Because of travel expenses, Plantation planned to arrive Friday night, though other finalists met earlier in the day in the Kennedy Caucus Room on Capitol Hill as teams showcased their designs, built rockets with congressmen and visited their representatives’ offices.

“In a very real sense, you are carrying on the torch of the exploration and discovery that President Kennedy talked about, as you give the best of your energies and skills to this incredible rocket competition,” said Susan Lavrakas, director of workforce at Aerospace Industries Association

A team from the U.S. Virgin Islands pieced together miniature plastic rockets with Rep. Donna Christensen, D-V.I.

“It’s harder for me, but they taught me a lot,” she said with a laugh, as the boys reached for small checkered parachutes and plastic fins.

It’s critically important for the country to educate students about science and technology so companies don’t have to recruit as much talent from abroad, Christensen added.

“This begins them on their way to learning and practice so they can be the workers our science industries need,” she said.

Students toted around their years’ work, handmade rockets capable of launching straight into the sky. Each design features a tube with fins on one end and a pointed or rounded top on the other.
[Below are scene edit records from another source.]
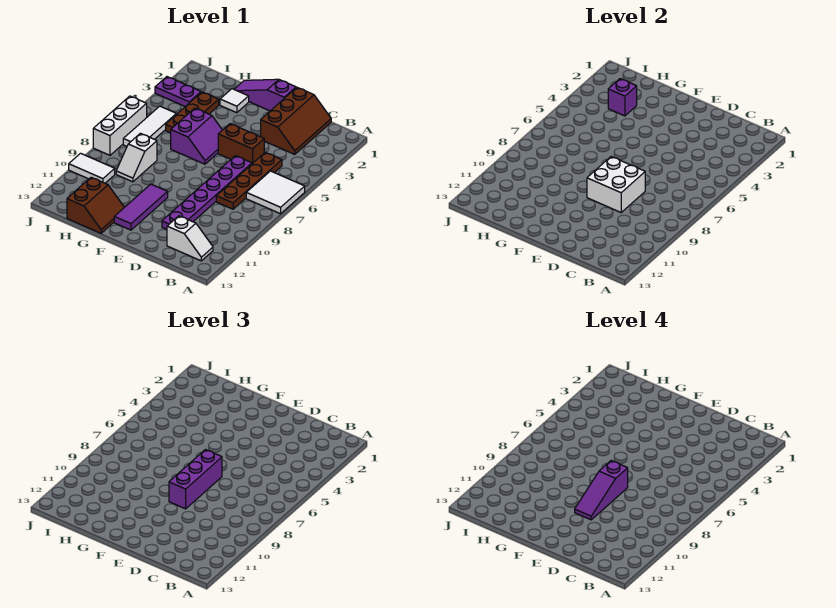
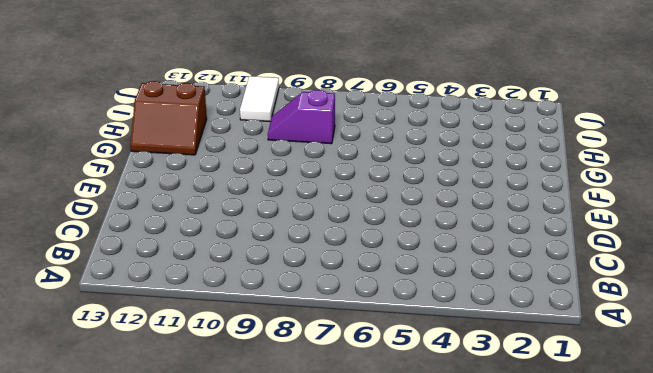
purple 1x2 slope [268,90,335,144] -> white 1x2 slope [116,133,157,182]
none -> white 2x2 tile [246,171,305,214]
none -> white 1x2 slope [167,216,213,261]
none -> brown 2x3 slope [261,88,331,154]

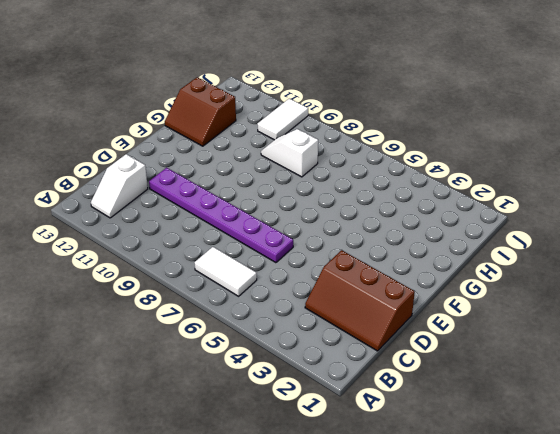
white 1x2 tile [195,247,257,296] -> white 2x2 tile [246,171,305,214]
none -> brown 1x4 plate [216,152,282,209]
none -> brown 1x2 brick [218,124,264,164]
none -> purple 1x3 slope [234,79,296,111]

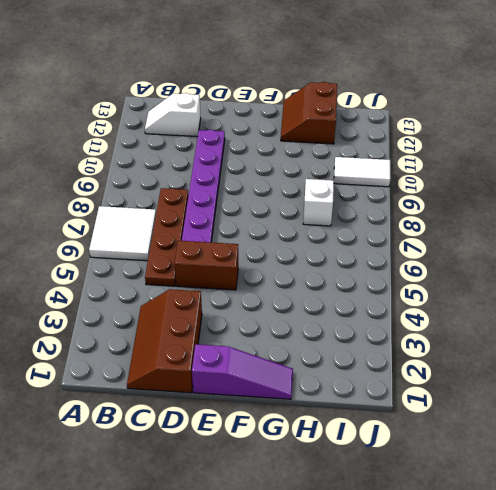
none -> purple 2x2 slope [171,108,222,164]
none -> purple 1x3 tile [114,184,168,230]
none -> white 1x1 tile [220,89,249,113]

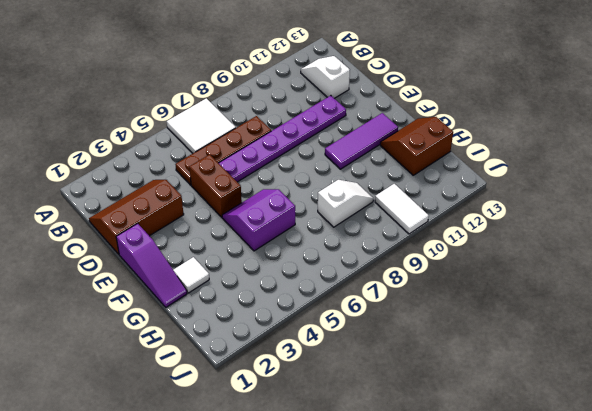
none -> brown 1x3 plate [166,92,219,133]
none -> purple 1x2 plate [155,77,201,106]
none -> white 1x3 tile [123,106,176,146]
They came in an array of colors and sizes, from a hot pink rocket nearly as tall as the girl carrying it, to a landscape-covered rocket emblazoned with “Peach State.”
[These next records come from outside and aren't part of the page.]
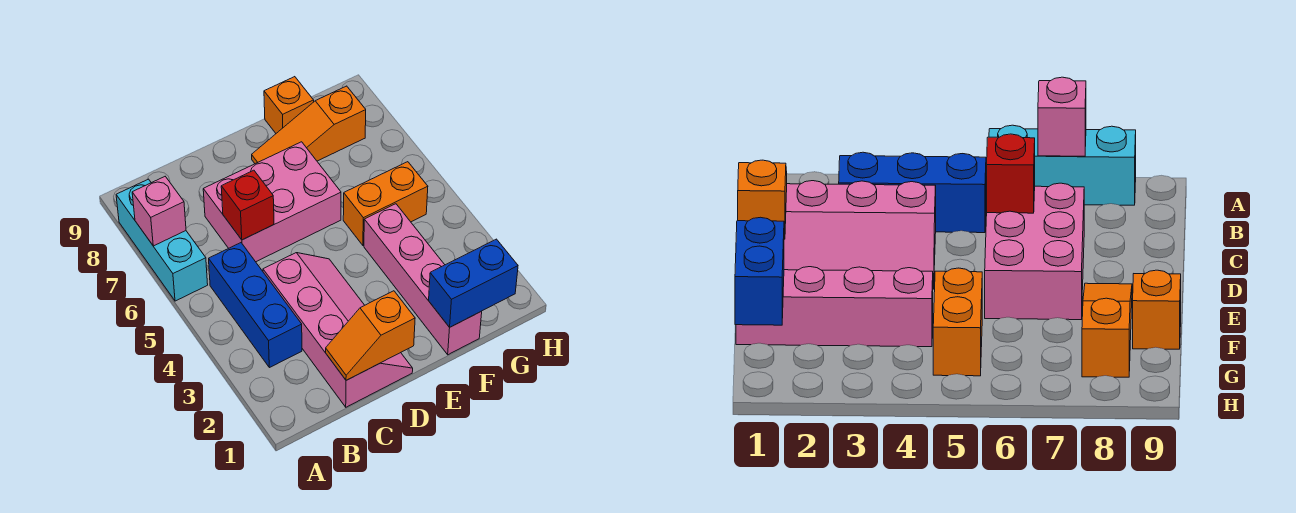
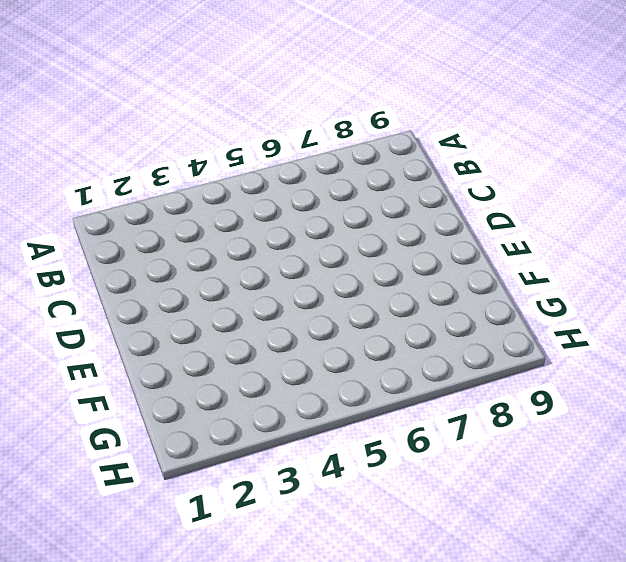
none -> cyan 1x3 brick [116,179,208,301]
none -> blue 1x3 brick [209,243,302,368]
none -> pink 2x4 slope [263,253,413,407]

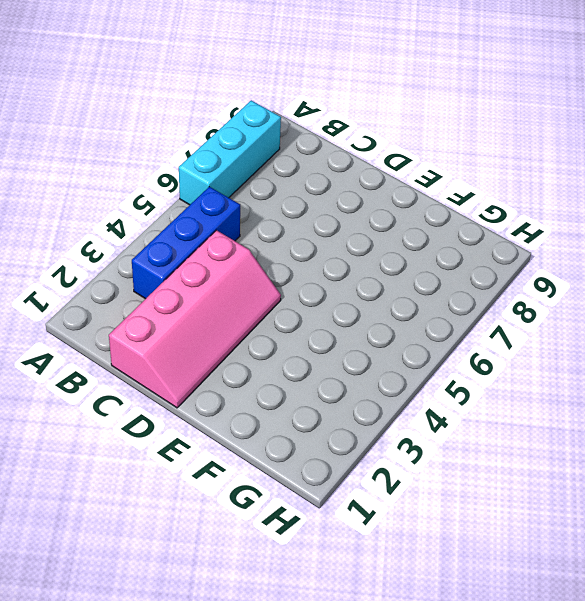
none -> pink 2x3 brick [203,142,341,262]
none -> orange 1x3 slope [252,86,366,164]
none -> pink 1x4 brick [364,204,482,355]

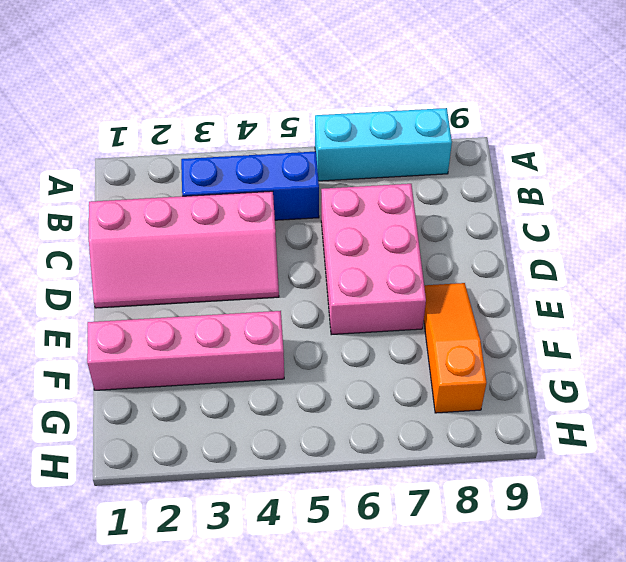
none -> orange 1x2 brick [343,162,428,245]
none -> orange 1x1 brick [264,77,314,133]
none -> pink 1x1 brick [132,177,186,246]

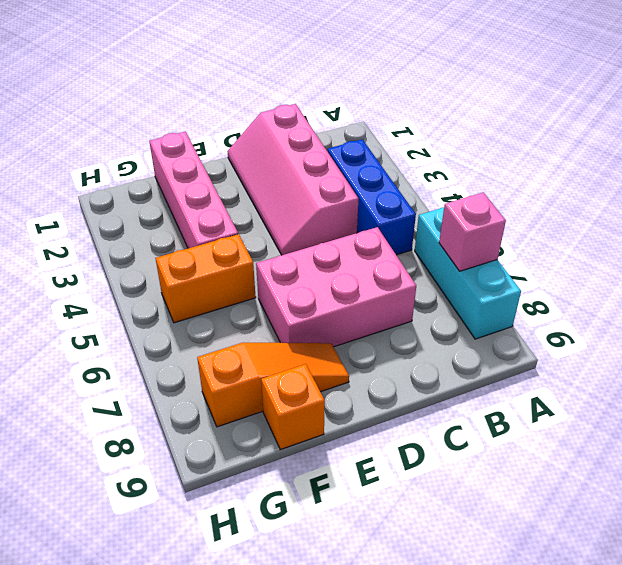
none -> orange 1x2 slope [326,291,415,380]
none -> red 1x1 brick [221,170,274,240]
none -> blue 1x2 brick [429,239,518,327]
But the task isn’t as simple launching a rocket into the air; each design has to carry a raw egg placed on its side, remain in the air for 48 to 50 seconds and reach an altitude of 750 feet, among other requirements.

Winning would be especially sweet for seniors, such as Reich. The 17-year-old said he began to appreciate the rocketry competition more as high school went on because a birth defect slowed him down in baseball and eventually became life threatening. Last year, Reich required surgery to flatten out his chest by having a titanium bar placed over his heart and lungs.

Rocketry, he said. “was another way for me to be active even though I had a hard time being active on the baseball field.”

And they should have a shot at winning, members said. The team spent four to five weeks alone on perfecting the rocket’s stability so it could balance on a pin, and then traveled to launch sites every Saturday morning to test their design and plan modifications.

Seeing the rocket launch successfully on Saturday would be reward enough, said Gabriel Hernandez, a Plantation senior who’s been designing the team’s rocket since this summer.

“It’s an overwhelming feeling,” he said. “Like when you take a test and you did perfect because you know everything on it. You achieve something and work hard for it and it pays off.”